There was a half minute’s dead silence. Fredda Leving was famous, one of the top roboticists on the planet. Most Infernals regarded her not as a person, but as a planetary asset. For her and her labs to be reduced to mere employees of the Settlers—Welton might as well have announced that the Settlers had purchased Government Tower, or gotten title to the Great Bay.

At last Alvar found his voice again. “If I could make a suggestion, Madame Welton, I think it might be wise to keep that fact very quiet indeed,” he said gruffly.

Welton looked surprised. “Why? We haven’t publicized it widely, but we haven’t tried to keep it secret.”

“Then I suggest you start,” Alvar said.

“I’m afraid I don’t understand,” Welton said.

“Then let me make this clear, Madame Welton. The average citizen of Inferno will not regard this attack as a mere assault, or as attempted murder. The citizens will see an attack on a top scientist, especially a roboticist, as sabotage. Many of them will simply assume your people did it, even without knowledge of Settler involvement in Leving Labs. Once they hear Settlers are involved, that will only make it worse.”

“Our involvement!” Tonya Welton exclaimed. “We had nothing to do with the attack!”

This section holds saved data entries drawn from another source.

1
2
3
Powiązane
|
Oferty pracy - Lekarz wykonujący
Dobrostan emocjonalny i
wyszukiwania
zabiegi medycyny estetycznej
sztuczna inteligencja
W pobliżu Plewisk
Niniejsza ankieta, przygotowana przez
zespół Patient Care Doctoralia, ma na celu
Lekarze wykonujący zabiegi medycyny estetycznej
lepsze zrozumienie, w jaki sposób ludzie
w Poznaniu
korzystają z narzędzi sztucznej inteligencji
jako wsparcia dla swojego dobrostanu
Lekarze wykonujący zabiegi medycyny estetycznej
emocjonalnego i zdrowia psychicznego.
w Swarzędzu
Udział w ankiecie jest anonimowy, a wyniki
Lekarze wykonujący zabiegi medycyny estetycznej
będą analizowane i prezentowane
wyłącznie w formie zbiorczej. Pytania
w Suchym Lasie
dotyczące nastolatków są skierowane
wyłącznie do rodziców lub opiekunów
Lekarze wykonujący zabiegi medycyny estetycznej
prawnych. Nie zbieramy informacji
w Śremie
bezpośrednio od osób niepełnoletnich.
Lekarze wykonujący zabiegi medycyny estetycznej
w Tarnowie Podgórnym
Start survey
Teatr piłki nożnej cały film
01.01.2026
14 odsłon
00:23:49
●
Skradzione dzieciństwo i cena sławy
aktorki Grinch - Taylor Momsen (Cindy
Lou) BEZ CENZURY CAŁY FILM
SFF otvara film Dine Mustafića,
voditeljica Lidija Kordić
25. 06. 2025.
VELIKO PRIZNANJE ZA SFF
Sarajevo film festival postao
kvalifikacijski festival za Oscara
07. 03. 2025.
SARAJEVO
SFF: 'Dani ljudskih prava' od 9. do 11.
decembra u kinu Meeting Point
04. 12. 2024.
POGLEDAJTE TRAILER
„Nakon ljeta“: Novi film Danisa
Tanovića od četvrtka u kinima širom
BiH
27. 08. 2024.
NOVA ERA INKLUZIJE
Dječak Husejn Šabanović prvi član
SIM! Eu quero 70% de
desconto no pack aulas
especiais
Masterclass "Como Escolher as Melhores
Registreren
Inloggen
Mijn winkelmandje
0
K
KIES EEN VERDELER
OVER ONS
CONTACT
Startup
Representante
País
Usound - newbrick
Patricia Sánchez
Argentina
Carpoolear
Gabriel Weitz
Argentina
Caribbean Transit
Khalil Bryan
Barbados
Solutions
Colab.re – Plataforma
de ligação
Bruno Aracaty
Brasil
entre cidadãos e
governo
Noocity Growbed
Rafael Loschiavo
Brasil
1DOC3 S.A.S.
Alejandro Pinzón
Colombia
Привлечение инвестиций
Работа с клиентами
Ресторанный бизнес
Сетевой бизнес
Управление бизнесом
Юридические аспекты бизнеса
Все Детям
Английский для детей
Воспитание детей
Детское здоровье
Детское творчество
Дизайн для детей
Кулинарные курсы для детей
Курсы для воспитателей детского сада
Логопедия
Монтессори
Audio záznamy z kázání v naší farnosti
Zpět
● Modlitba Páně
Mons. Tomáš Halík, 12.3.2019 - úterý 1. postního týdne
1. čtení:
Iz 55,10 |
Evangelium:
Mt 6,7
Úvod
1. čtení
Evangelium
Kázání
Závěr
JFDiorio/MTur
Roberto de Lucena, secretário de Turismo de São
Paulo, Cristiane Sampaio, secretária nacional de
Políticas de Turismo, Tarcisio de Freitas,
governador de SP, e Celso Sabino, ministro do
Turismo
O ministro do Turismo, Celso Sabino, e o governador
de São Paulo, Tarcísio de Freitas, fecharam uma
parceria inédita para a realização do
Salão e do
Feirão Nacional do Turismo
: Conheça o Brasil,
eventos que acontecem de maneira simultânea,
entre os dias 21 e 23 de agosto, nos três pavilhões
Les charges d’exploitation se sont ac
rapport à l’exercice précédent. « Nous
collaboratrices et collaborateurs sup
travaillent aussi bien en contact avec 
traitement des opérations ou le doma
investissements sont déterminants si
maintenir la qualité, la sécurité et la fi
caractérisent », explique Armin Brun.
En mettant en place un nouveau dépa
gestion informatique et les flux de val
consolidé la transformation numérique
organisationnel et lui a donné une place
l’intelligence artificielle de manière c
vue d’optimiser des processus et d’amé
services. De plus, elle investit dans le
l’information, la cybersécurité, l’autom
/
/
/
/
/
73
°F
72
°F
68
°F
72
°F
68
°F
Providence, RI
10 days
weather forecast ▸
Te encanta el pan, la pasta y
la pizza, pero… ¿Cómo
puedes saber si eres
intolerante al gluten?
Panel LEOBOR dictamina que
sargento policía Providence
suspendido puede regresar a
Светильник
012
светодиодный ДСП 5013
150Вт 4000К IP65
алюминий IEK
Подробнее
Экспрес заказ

“That’s as may be,” Alvar said. Clearly Welton was upset, and he wanted her that way, wanted her off balance. What was she doing here, anyway? How had she gotten here so quickly? There was something damned suspicious in her haste and eagerness. Just what the hell kind of robotics work would the Settlers be interested in, anyway? There was more than one mystery in the air tonight.

Donald slipped back into the aircar and took a place standing against the wall, next to Ariel. Kresh glanced at him and nodded. There was something comforting in having his loyal servant present. But Donald was not the issue here. Kresh took a good hard look at Welton, trying to gauge her mood. If he was any judge of such matters, there was an underlayer of uncertainty below all her brave talk. “You deny involvement,” he said, “but just now you spoke of Fredda Leving working for you. That is involvement enough. That alone will be seen as a threat by most of the people on this world.”